Cover Story: Jack Johnson - The Dude Abides

With a Number One record and millions of fans, Jack Johnson is one of rock's biggest stars. So how can he be so mellow?

AUSTIN SCAGGSPosted Mar 06, 2008 5:00 PM

Johnson spends his days outdoors: fishing, surfing, kayaking, swimming or just doing yardwork and looking at the waves. At night, when his boys — ages four and two, whose names Johnson wishes to keep private — are sleeping and the house is quiet, he'll stay up late reading The New York Times online or digging into a book. He's a voracious reader and sometimes quotes passages and life lessons he's picked up from Kurt Vonnegut and Joseph Campbell. The folk songs Johnson writes come to him easily — he doesn't force them. "A lot of artists fall into a thing where they're constantly trying to create art," he says. "But I think you can forget to take things in. You've got to fill up the mind. When I get home from a tour, I put away the guitar and surf a lot. After a while, the songs just start comin'. It's not like some torturous process that I go through."

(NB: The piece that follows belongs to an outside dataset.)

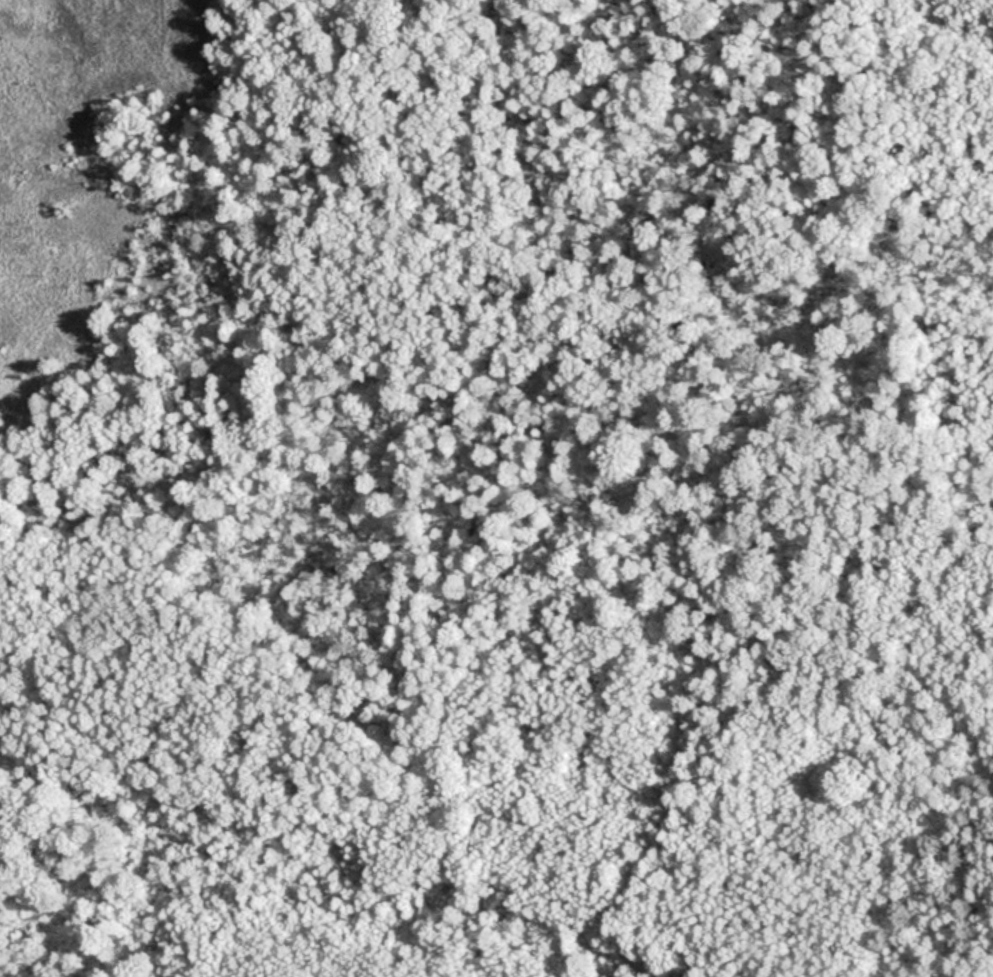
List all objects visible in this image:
park: (496, 488)

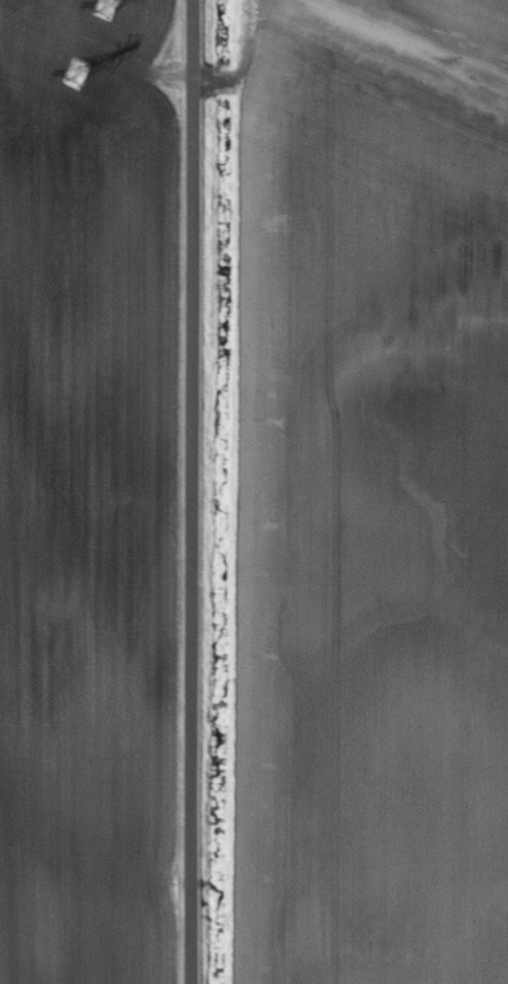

In the days I spend with him in Southern California (and during the time I was with him on the North Shore in 2006), Johnson frequently busts out a melody, whether we're riding in a car, sitting on the beach or in the middle of lunch. "There are two parts of a song for me," he says. "The choruses have to come from some place I don't really know. It might be something I heard somebody say but somehow morphs into something catchy. I don't really know how it happens — I'll just be walking down the street and find I'm singing some little line that somehow snuck in the back." Then he constructs the verses. "Those are what tell the story, or help convey some idea or feeling."

Johnson's casual approach has worked, making him perhaps the most laid-back rock star in history. Since his 2001 debut, Brushfire Fairytales, he has sold more than 15 million albums, and his latest, Sleep Between the Static, moved more than 370,000 copies in its first week, debuting at Number One. Some tracks, such as "Angel" and "Same Girl," are simple and direct declarations of love for Kim. But others are moody, somber departures from 2005's upbeat In Between Dreams, dealing with global themes like the Iraq War and personal ones like the loss of his wife's cousin Danny Riley, who died at nineteen from a brain tumor last Halloween morning. Riley, a student at UC-Santa Barbara and an aspiring songwriter, spent his final few months living with Johnson and his family. Sleep Between the Static is dedicated to Riley, and in the Johnson yard is a shrine where the family members leave rocks and shells they find on the beach. One of the album's strongest songs, "Go On," juxtaposes coming to grips with Riley's death and watching his own son grow up and learn to tread water for the first time. In fact, as Johnson was writing lyrics for the album, he noticed that many of the lines could apply to his children and to Riley. "It's about learning how to let go of someone you love," he says, "watching them swim away."